Bertrand Piccard is a noted scientist, psychiatrist by training, considered to be one of the fathers of the Solar Impulse project. He has made history, just like the three generations of the Piccard family. No other scholarly family has made such an impact on worldwide research as have Auguste, Jacques, and Bertrand Piccard.

On March 1, 1999, Piccard and Brian Jones set off in the balloon Breitling Orbiter 3 from Chateau d’Ox in Switzerland, on the first non-stop balloon circumnavigation around the globe. Their flight covered 45,755 km and lasted 19 days, 21 hours, and 47 minutes, setting the world record.

As a researcher, Bertrand Piccard strives to combine his family’s scholarly heritage with his own humanistic worldview and obsession with “the great adventure.” His grandfather Auguste Piccard was a friend of Einstein and Joliot-Curie and became famous for designing a spherical, pressurized aluminum gondola that allowed ascent to great altitudes (over 16,000 meters) without requiring a pressure suit. He made this flight and was the first human being to watch the planet Earth as a globe.

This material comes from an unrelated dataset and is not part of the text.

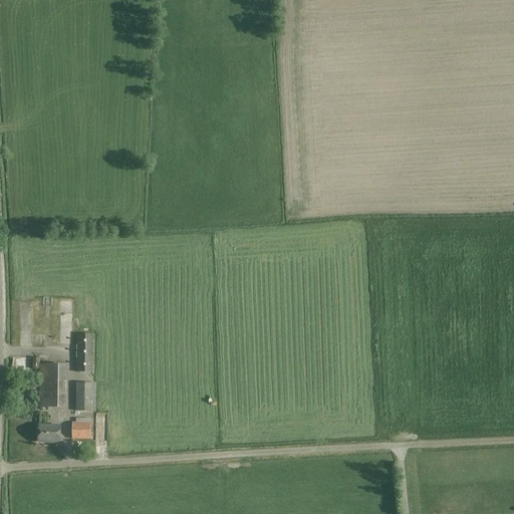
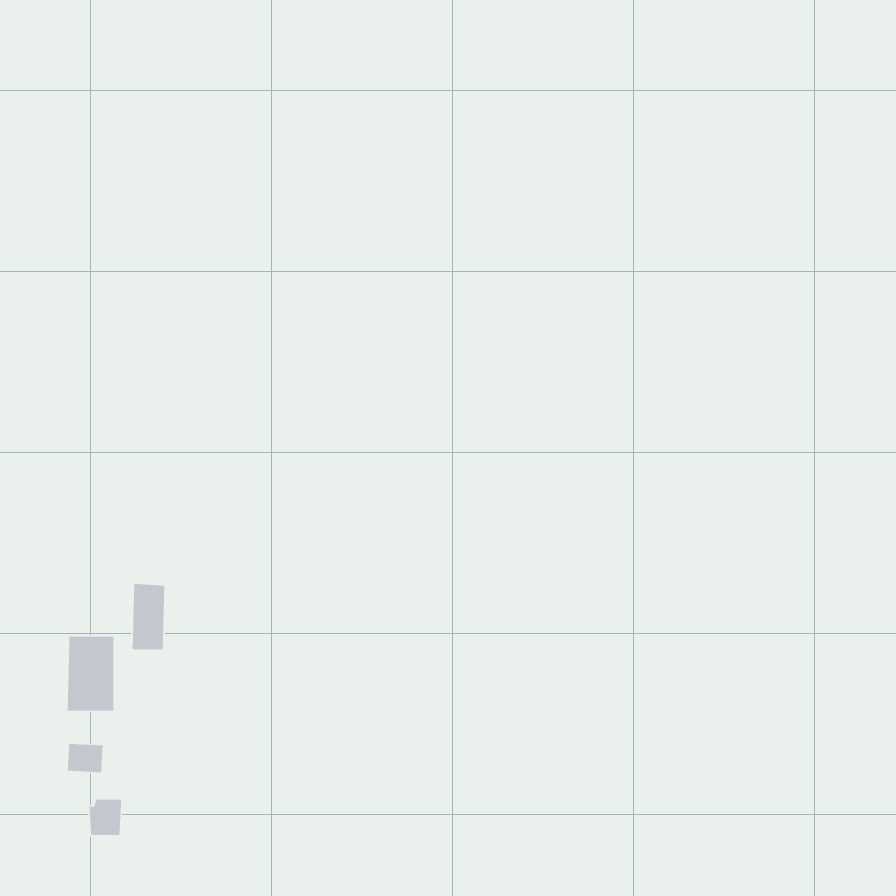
building: [75,381,92,411] -> none
building: [71,418,90,439] -> [89,799,122,836]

Subsequently, he and his son Jacques came up with the revolutionizing FNRS-2 bathyscaphe design. Bertrand and Jacques navigated it first down to 3,150 meters in 1953, and then Jacques Piccard navigated the bathyscaphe Trieste to the bottom of the Mariana Trench at 10,924 meters, the deepest location on the Earth’s crust under the world’s oceans. There he spotted a fish, which served as proof that there are currents between the ocean floor and surface. During Expo 64 in Lausanne, Piccard’s 166-ton mesoscaphe, the first ever tourist submarine, transported some 33,000 visitors to a depth of 60 meters in Lake Geneva. In the 21st century the adventurous family tradition is upheld by his grandson and son Bertrand with his brainchild Solar Impulse. Bertrand Piccard is teaching his team, charging them with his philosophy of ecomania and innovative spirit.